Version difference data:
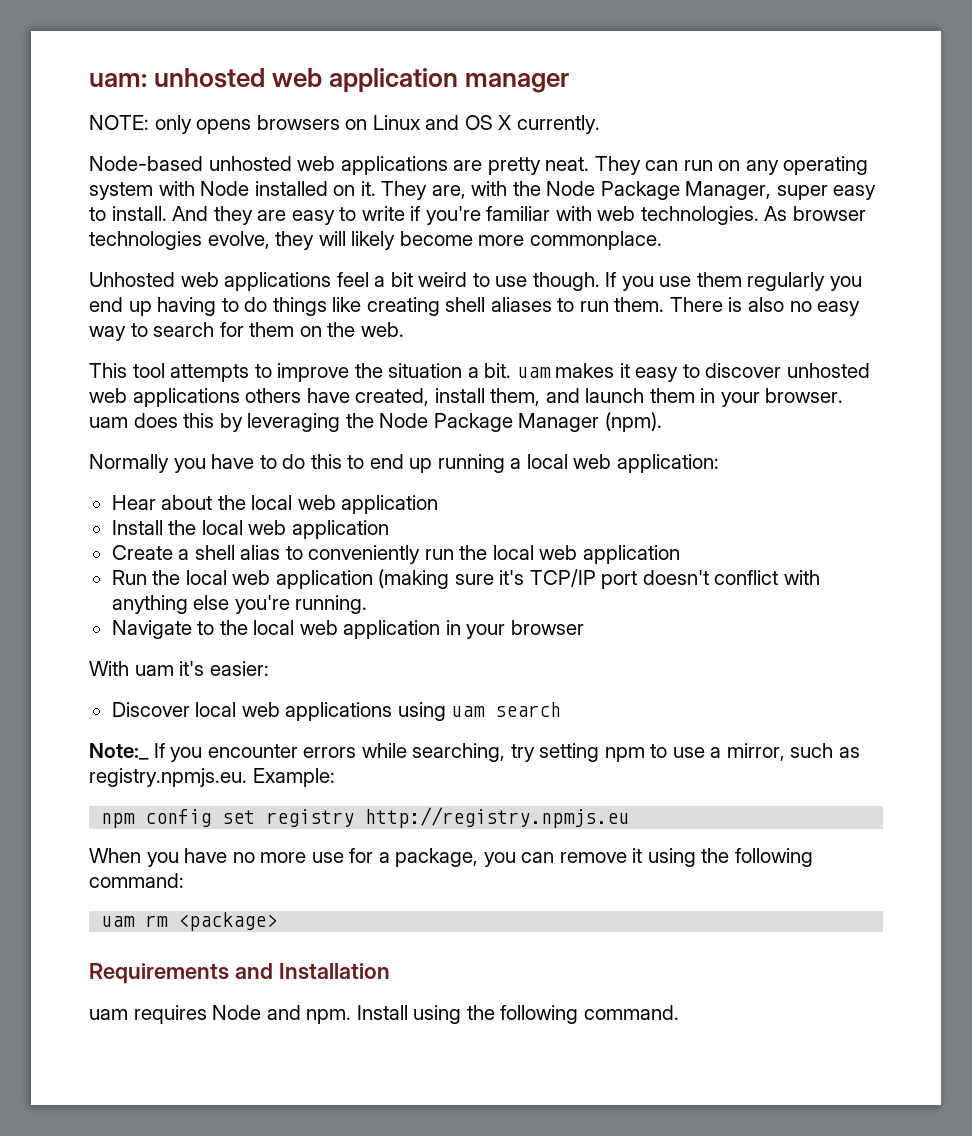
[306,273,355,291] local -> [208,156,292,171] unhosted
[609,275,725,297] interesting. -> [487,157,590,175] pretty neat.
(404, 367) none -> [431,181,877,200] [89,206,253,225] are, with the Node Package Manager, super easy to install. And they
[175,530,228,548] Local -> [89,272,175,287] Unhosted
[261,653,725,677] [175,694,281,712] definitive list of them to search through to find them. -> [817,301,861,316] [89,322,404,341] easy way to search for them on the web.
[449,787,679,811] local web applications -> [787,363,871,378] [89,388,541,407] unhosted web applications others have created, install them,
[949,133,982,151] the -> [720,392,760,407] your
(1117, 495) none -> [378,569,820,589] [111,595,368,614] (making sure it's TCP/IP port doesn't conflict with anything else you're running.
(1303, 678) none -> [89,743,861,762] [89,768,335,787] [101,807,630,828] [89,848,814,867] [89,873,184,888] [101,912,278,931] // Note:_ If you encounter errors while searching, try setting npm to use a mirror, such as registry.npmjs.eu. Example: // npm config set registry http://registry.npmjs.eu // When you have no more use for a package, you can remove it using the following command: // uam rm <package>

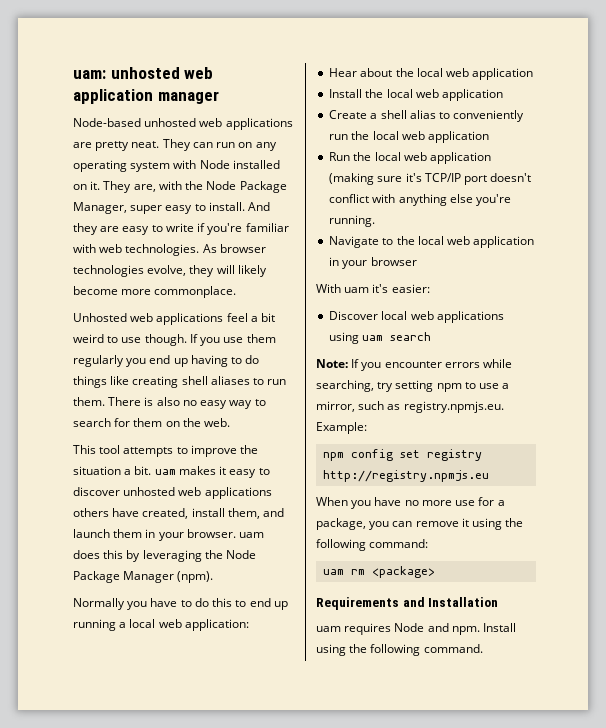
[89,115,600,134] // NOTE: only opens browsers on Linux and OS X currently. -> (219, 97) none
[89,743,149,760] Note:_ -> [316,359,348,368] Note:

What you have to do
Please repeat exactly the data above from its first line to the line that contains "(1117, 495) none", inclusive, and leave every picture out.

Reply
[306,273,355,291] local -> [208,156,292,171] unhosted
[609,275,725,297] interesting. -> [487,157,590,175] pretty neat.
(404, 367) none -> [431,181,877,200] [89,206,253,225] are, with the Node Package Manager, super easy to install. And they
[175,530,228,548] Local -> [89,272,175,287] Unhosted
[261,653,725,677] [175,694,281,712] definitive list of them to search through to find them. -> [817,301,861,316] [89,322,404,341] easy way to search for them on the web.
[449,787,679,811] local web applications -> [787,363,871,378] [89,388,541,407] unhosted web applications others have created, install them,
[949,133,982,151] the -> [720,392,760,407] your
(1117, 495) none -> [378,569,820,589] [111,595,368,614] (making sure it's TCP/IP port doesn't conflict with anything else you're running.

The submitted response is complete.